Essa sua gratidão, caro Paulo, é um sentimento dos mais nobres e dignos das grandes pessoas. É conveniente, contudo, esclarecer que o sucesso profissional - seu e de seus irmãos, se deve ao exemplo de dignidade que foi o professor Marcondes, o melhor exemplo de como a Educação forma e impulsiona as pessoas nas carreiras que escolheram.

Olhando o passado, vejo que fomos todos pobres, mas tivemos força de vontade, tenacidade e muita fibra - o suficiente para podermos galgar o caminho do bem e nos formarmos para ser úteis à mesma sociedade que paga e mantém as escolas. Podemos assim devolver o que recebemos, em prol dessa mesma sociedade - sem o que toda nossa formação não teria o menor sentido.

Estou muito contente de reencontrá-lo e aparecerei aí em Pinda para revê-lo. Abraços.

Nelson


Em outra correspondência, Nelson me contou que a Família Yoshinaga é que sempre se sentia agradecida ao meu pai, Professor Francisco.  E explicou: o Renato, irmão mais velho, não podia frequentar escola regular devido a precoces problemas cardíacos. Assim, o Pai Yoshinaga foi conversar com o Pai Marcondes, ficando combinado que em minha casa o Renato teria aulas de todas as matérias, como se estivesse mesmo cursando o ginásio.

E assim aconteceu.

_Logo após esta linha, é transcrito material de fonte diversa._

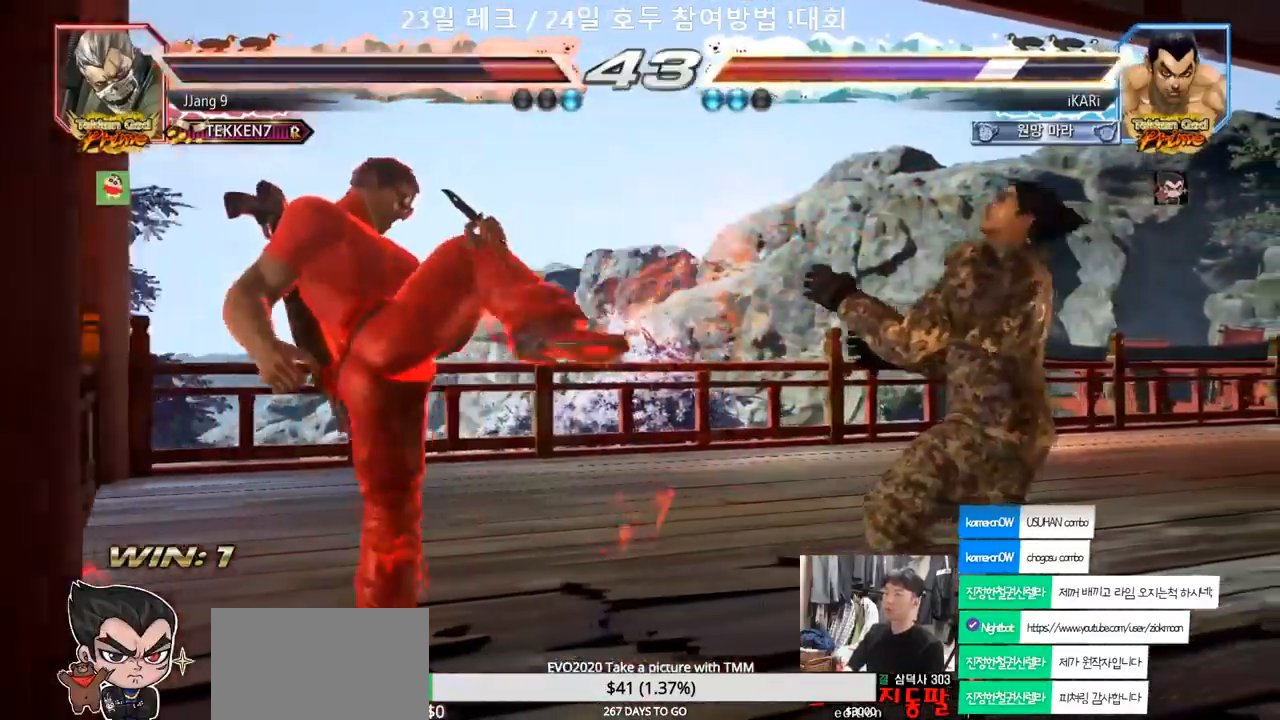
{"buttons": [], "left_stick": "center", "events": [[183, "TRIANGLE", "down"], [250, "TRIANGLE", "up"], [367, "left_stick", "center"]]}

Toda tarde meu pai lecionava para o Renato. Do quarto ou da varandinha do jardim, eu ouvia o respeitoso diálogo entre eles, as explicações de meu pai, as respostas ou a leitura do Renato, na sua voz rouca, cansada...

Meses depois, Renato faleceu. Mais alguns meses, meu pai também se foi. Restou a admiração entre as duas famílias.

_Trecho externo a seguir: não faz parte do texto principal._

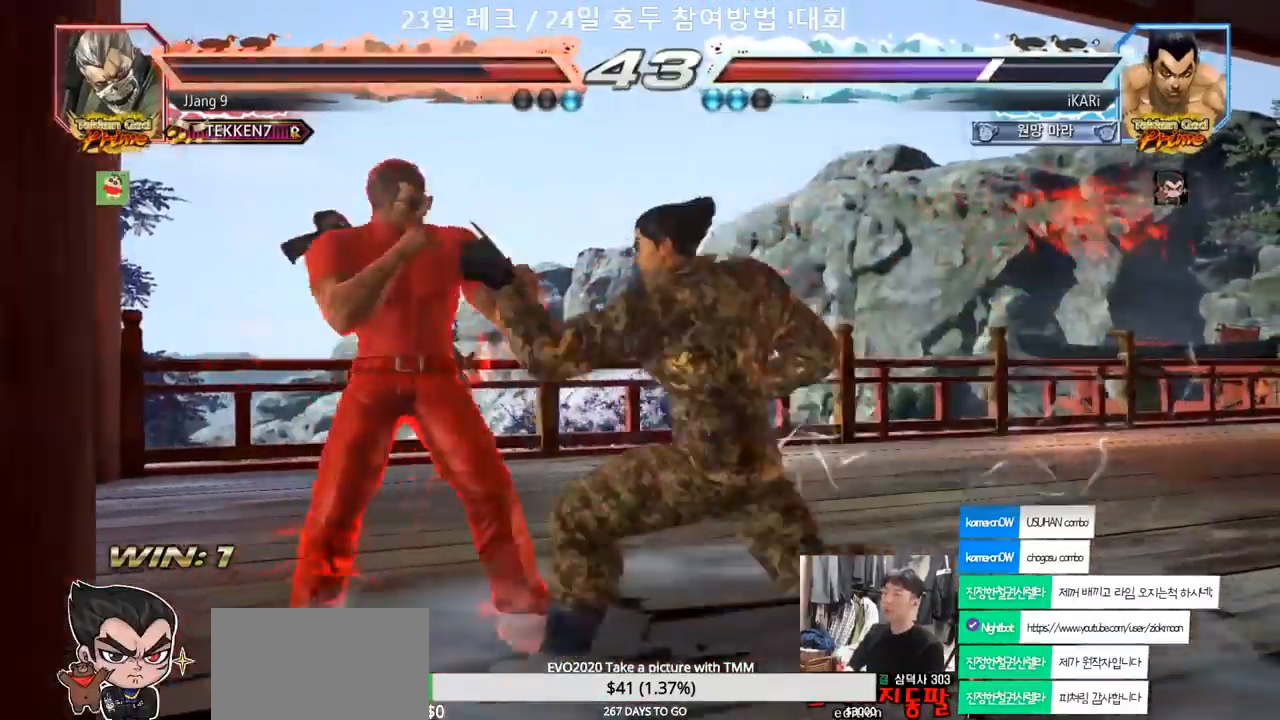
{"buttons": [], "left_stick": "right", "events": [[283, "left_stick", "right"]]}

Então, foi por isto que pude estudar. Procurei honrar o presente que recebi dos Yoshinaga. Sempre levei a sério os estudos, mas sempre me diverti muito estudando. A generosidade do Sr. Soichiro e da Dona Yae não foi em vão. Professor, advogado, poeta, artista plástico: sim, tenho do que humildemente me envaidecer. Mas meu orgulho maior é ser querido pelos meus professores e pelos meus alunos. Uma boa parte dessa construção eu devo aos Yoshinaga.
Americo Tomio Yoshinaga: Minha mãe Maria Tereza, em 1958, me dizia que os Yoshinaga gostavam tanto do Brasil, tinham tanta esperança em sua nova vida aqui, que quiseram colocar num dos filhos o nome do nosso continente.
• • •

Este é um capítulo do Livro “ACONTECEU NA ESCOLA”, de Paulo Tarcizio da Silva Marcondes – Registro na Biblioteca Nacional n. 344.938 – 22.03.2005 – Todos os direitos reservados.

5 comentários:

  1. Adorei ler esse artigo, bons tempos aqueles, que nos trazem tantas lembranças boas, parabéns Paulo!

    ResponderExcluir
  2. Paulo, é emocionante esta sua história. A carta do Nelson também traz toda verdade em relação aos tempos vividos em "Coruputuba", que só é lembrado e relembrado por ter tido como habin=tantes pessoas como os Yoshinaga, os Marcondes, os Silva, os Rodrigues, os Durand, e todos os demais

    ResponderExcluir
  3. Luiz Carlos G. Silva29 de agosto de 2012 às 17:41

    Paulo, este seu relato me fez lembrar os bons tempos de Coruputuba que, como o Nelson Yoshinaga diz em sua carta, eram atempos em que os relacionamentos humanos eram mais valorizados. Também nos remete ao nosso Grupo Escolar Rural "antonio Bicudo Leme" seus professores (Toninho, Tomé, Maria Goulart e outros) e seus funcionários.
    Luiz Carlos G. Silva

    ResponderExcluir

  4. Trabalhei na fábrica de Coruputuba de 1972 a 1977, pude constatar que aquilo era mesmo um verdadeiro paraíso.